Exercise requirements: Your task is to repeat each record verbatim, exactly as it was written.

Provided information:

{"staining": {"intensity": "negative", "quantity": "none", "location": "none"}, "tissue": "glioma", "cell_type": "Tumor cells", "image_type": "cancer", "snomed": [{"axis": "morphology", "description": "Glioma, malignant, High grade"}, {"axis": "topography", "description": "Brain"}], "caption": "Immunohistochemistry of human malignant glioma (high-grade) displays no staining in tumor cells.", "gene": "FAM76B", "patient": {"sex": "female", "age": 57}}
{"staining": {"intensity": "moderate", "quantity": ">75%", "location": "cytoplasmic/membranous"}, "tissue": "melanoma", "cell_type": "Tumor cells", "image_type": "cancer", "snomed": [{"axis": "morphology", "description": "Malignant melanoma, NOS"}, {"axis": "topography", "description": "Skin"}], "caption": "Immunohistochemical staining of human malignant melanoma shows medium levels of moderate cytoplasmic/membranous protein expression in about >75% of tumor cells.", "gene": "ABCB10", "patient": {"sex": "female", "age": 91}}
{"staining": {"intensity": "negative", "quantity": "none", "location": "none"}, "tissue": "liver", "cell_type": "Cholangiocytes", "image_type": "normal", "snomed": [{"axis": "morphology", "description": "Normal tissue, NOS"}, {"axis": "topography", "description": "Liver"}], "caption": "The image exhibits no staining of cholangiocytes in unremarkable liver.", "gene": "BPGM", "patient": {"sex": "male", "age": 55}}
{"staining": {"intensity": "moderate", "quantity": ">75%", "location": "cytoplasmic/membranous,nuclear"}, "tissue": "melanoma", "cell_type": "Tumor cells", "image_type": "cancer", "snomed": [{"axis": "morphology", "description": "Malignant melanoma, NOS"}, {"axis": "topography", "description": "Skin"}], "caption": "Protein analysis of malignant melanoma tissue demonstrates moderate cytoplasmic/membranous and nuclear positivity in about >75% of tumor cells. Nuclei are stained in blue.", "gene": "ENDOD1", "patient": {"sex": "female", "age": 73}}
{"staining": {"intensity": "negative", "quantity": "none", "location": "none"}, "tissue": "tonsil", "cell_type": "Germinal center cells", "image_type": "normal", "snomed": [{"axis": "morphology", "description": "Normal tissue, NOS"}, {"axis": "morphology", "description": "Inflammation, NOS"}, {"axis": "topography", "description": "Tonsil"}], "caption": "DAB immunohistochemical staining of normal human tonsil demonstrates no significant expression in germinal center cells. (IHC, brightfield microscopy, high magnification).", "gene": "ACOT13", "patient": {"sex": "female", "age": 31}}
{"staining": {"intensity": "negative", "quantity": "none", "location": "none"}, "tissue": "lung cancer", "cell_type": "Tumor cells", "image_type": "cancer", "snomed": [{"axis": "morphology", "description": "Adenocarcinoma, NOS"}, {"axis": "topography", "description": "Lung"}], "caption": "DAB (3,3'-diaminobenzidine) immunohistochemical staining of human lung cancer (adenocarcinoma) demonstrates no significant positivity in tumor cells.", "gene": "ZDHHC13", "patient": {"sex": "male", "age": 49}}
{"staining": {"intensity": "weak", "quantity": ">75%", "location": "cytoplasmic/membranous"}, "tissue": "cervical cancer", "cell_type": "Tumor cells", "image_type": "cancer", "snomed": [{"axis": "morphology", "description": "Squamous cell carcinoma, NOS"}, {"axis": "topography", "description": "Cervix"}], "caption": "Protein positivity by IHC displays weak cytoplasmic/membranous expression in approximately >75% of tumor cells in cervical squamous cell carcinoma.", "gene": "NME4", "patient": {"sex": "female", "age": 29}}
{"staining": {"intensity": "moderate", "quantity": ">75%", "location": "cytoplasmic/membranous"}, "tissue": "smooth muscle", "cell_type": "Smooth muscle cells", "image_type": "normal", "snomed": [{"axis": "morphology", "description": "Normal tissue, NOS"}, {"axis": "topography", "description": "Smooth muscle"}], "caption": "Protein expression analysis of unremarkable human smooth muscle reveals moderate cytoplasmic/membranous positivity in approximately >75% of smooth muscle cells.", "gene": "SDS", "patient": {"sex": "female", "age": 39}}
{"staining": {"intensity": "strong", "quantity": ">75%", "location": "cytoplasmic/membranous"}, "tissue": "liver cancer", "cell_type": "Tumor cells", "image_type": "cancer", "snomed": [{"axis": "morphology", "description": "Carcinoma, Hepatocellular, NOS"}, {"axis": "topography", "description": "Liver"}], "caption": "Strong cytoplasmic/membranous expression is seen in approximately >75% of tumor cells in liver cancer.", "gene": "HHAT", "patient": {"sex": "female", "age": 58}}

Response to this task:
{"staining": {"intensity": "negative", "quantity": "none", "location": "none"}, "tissue": "glioma", "cell_type": "Tumor cells", "image_type": "cancer", "snomed": [{"axis": "morphology", "description": "Glioma, malignant, High grade"}, {"axis": "topography", "description": "Brain"}], "caption": "Immunohistochemistry of human malignant glioma (high-grade) displays no staining in tumor cells.", "gene": "FAM76B", "patient": {"sex": "female", "age": 57}}
{"staining": {"intensity": "moderate", "quantity": ">75%", "location": "cytoplasmic/membranous"}, "tissue": "melanoma", "cell_type": "Tumor cells", "image_type": "cancer", "snomed": [{"axis": "morphology", "description": "Malignant melanoma, NOS"}, {"axis": "topography", "description": "Skin"}], "caption": "Immunohistochemical staining of human malignant melanoma shows medium levels of moderate cytoplasmic/membranous protein expression in about >75% of tumor cells.", "gene": "ABCB10", "patient": {"sex": "female", "age": 91}}
{"staining": {"intensity": "negative", "quantity": "none", "location": "none"}, "tissue": "liver", "cell_type": "Cholangiocytes", "image_type": "normal", "snomed": [{"axis": "morphology", "description": "Normal tissue, NOS"}, {"axis": "topography", "description": "Liver"}], "caption": "The image exhibits no staining of cholangiocytes in unremarkable liver.", "gene": "BPGM", "patient": {"sex": "male", "age": 55}}
{"staining": {"intensity": "moderate", "quantity": ">75%", "location": "cytoplasmic/membranous,nuclear"}, "tissue": "melanoma", "cell_type": "Tumor cells", "image_type": "cancer", "snomed": [{"axis": "morphology", "description": "Malignant melanoma, NOS"}, {"axis": "topography", "description": "Skin"}], "caption": "Protein analysis of malignant melanoma tissue demonstrates moderate cytoplasmic/membranous and nuclear positivity in about >75% of tumor cells. Nuclei are stained in blue.", "gene": "ENDOD1", "patient": {"sex": "female", "age": 73}}
{"staining": {"intensity": "negative", "quantity": "none", "location": "none"}, "tissue": "tonsil", "cell_type": "Germinal center cells", "image_type": "normal", "snomed": [{"axis": "morphology", "description": "Normal tissue, NOS"}, {"axis": "morphology", "description": "Inflammation, NOS"}, {"axis": "topography", "description": "Tonsil"}], "caption": "DAB immunohistochemical staining of normal human tonsil demonstrates no significant expression in germinal center cells. (IHC, brightfield microscopy, high magnification).", "gene": "ACOT13", "patient": {"sex": "female", "age": 31}}
{"staining": {"intensity": "negative", "quantity": "none", "location": "none"}, "tissue": "lung cancer", "cell_type": "Tumor cells", "image_type": "cancer", "snomed": [{"axis": "morphology", "description": "Adenocarcinoma, NOS"}, {"axis": "topography", "description": "Lung"}], "caption": "DAB (3,3'-diaminobenzidine) immunohistochemical staining of human lung cancer (adenocarcinoma) demonstrates no significant positivity in tumor cells.", "gene": "ZDHHC13", "patient": {"sex": "male", "age": 49}}
{"staining": {"intensity": "weak", "quantity": ">75%", "location": "cytoplasmic/membranous"}, "tissue": "cervical cancer", "cell_type": "Tumor cells", "image_type": "cancer", "snomed": [{"axis": "morphology", "description": "Squamous cell carcinoma, NOS"}, {"axis": "topography", "description": "Cervix"}], "caption": "Protein positivity by IHC displays weak cytoplasmic/membranous expression in approximately >75% of tumor cells in cervical squamous cell carcinoma.", "gene": "NME4", "patient": {"sex": "female", "age": 29}}
{"staining": {"intensity": "moderate", "quantity": ">75%", "location": "cytoplasmic/membranous"}, "tissue": "smooth muscle", "cell_type": "Smooth muscle cells", "image_type": "normal", "snomed": [{"axis": "morphology", "description": "Normal tissue, NOS"}, {"axis": "topography", "description": "Smooth muscle"}], "caption": "Protein expression analysis of unremarkable human smooth muscle reveals moderate cytoplasmic/membranous positivity in approximately >75% of smooth muscle cells.", "gene": "SDS", "patient": {"sex": "female", "age": 39}}
{"staining": {"intensity": "strong", "quantity": ">75%", "location": "cytoplasmic/membranous"}, "tissue": "liver cancer", "cell_type": "Tumor cells", "image_type": "cancer", "snomed": [{"axis": "morphology", "description": "Carcinoma, Hepatocellular, NOS"}, {"axis": "topography", "description": "Liver"}], "caption": "Strong cytoplasmic/membranous expression is seen in approximately >75% of tumor cells in liver cancer.", "gene": "HHAT", "patient": {"sex": "female", "age": 58}}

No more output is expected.